To facilitate this, the ECB will make it cheaper for banks to borrow by
lowering the rate on its weekly cash auctions, currently at 4.5%, and
bringing it closer to its 4.0% deposit rate, the sources said.
This so-called "narrow corridor" would reduce the financial penalty and
the stigma for banks that are short of cash, particularly in the
transition phase.
Policymakers also agreed they would tolerate some fluctuations in the
Euro Short-Term Rate (ESTR), the benchmark in the inter-bank market,
around the ECB's own deposit rate.
They expect to announce this new framework -- known in market parlance
as a "demand-driven floor" -- next month, potentially as early as the
ECB's non-policy meeting on March 13, the sources added.
[to top of second column] |
A view shows the signboard of the European Central Bank (ECB), on
the day of the monthly news conference following the ECB's monetary
policy meeting in Frankfurt, Germany, September 14, 2023.
REUTERS/Wolfgang Rattay/File Photo
For now, no change is planned for banks' minimum reserve
requirements, which will remain at 1% of customer deposits. But the
sources said that some individual policymakers are keen for such a
move and may propose it.
The sources added that there was still debate on how big the ECB's
bond portfolio should be and whether it should mostly be comprised
of short-term securities or also of longer-dated ones.

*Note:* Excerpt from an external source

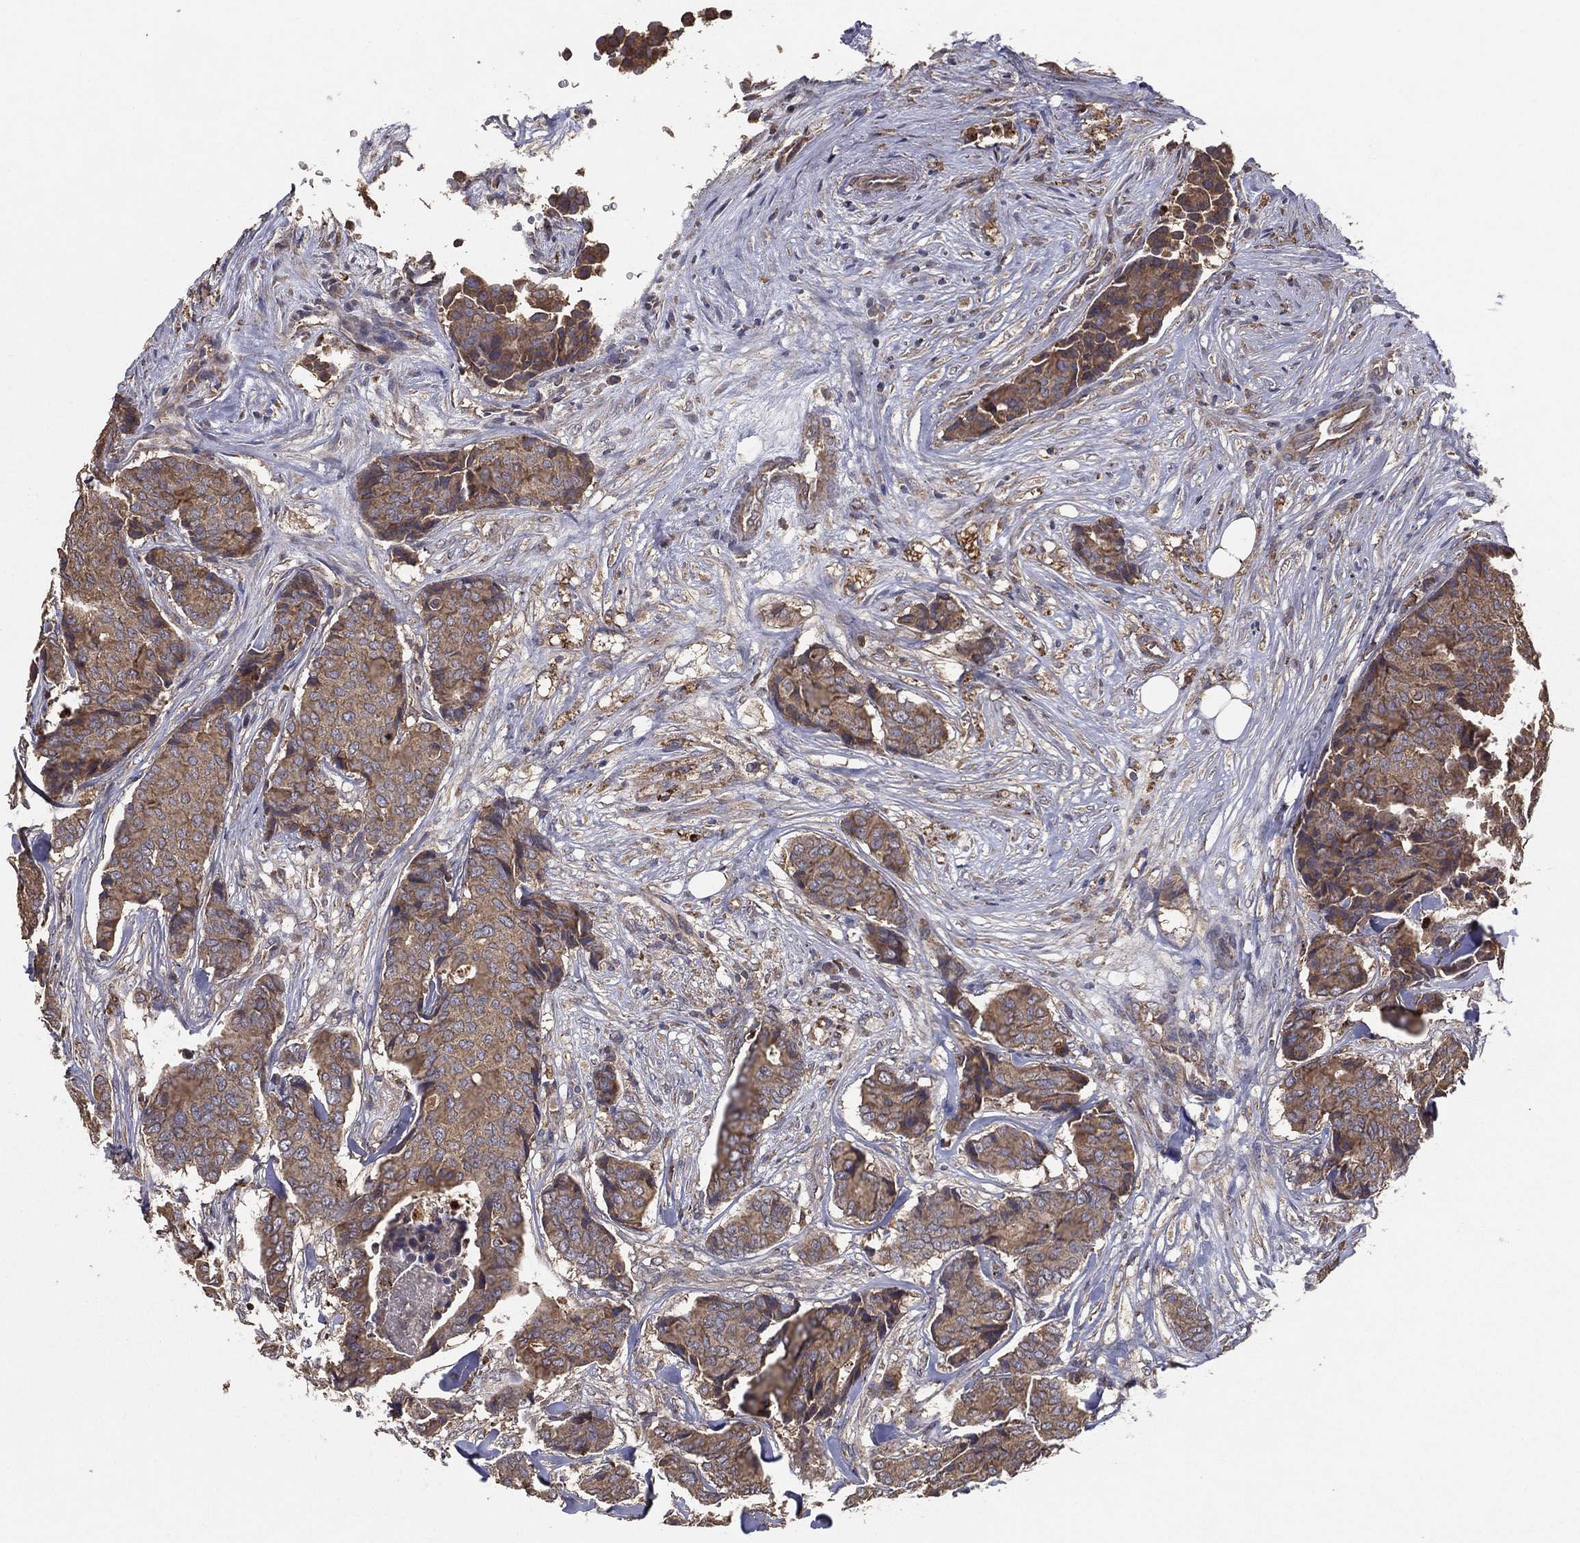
{"staining": {"intensity": "moderate", "quantity": ">75%", "location": "cytoplasmic/membranous"}, "tissue": "breast cancer", "cell_type": "Tumor cells", "image_type": "cancer", "snomed": [{"axis": "morphology", "description": "Duct carcinoma"}, {"axis": "topography", "description": "Breast"}], "caption": "Breast cancer was stained to show a protein in brown. There is medium levels of moderate cytoplasmic/membranous expression in approximately >75% of tumor cells.", "gene": "MT-ND1", "patient": {"sex": "female", "age": 75}}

An ECB spokesperson declined to comment.
For now, this discussion is little more than theoretical.
The ECB still owns some 4.7 trillion euros ($5.1 trillion) worth of
bonds, meaning the banking sector as a whole will have more reserves
than it needs until 2029, according to the ECB's own estimates.
This is the result of successive bond-buying programmes through
which the ECB massively increased the amount of reserves in the
banking system to fight low inflation and the financial impact of
the COVID-19 pandemic.
ECB President Christine Lagarde said earlier this month the central
bank will continue to have "a combination of a portfolio of bonds,
but also lending operation of different maturities" on its balance
sheet.
A staff paper found the ECB could halve its stock of bonds by
mid-2026 but would then have to resume purchases to underpin banks'
lending to the economy.
The ECB's rate on bank deposits is currently at a record-high but
ECB policymakers have hinted they expect to start cutting it later
this year.
ECB board member Isabel Schnabel was the first to suggest the
central bank for the euro zone could take a leaf out of the Bank of
England's book in a speech last year.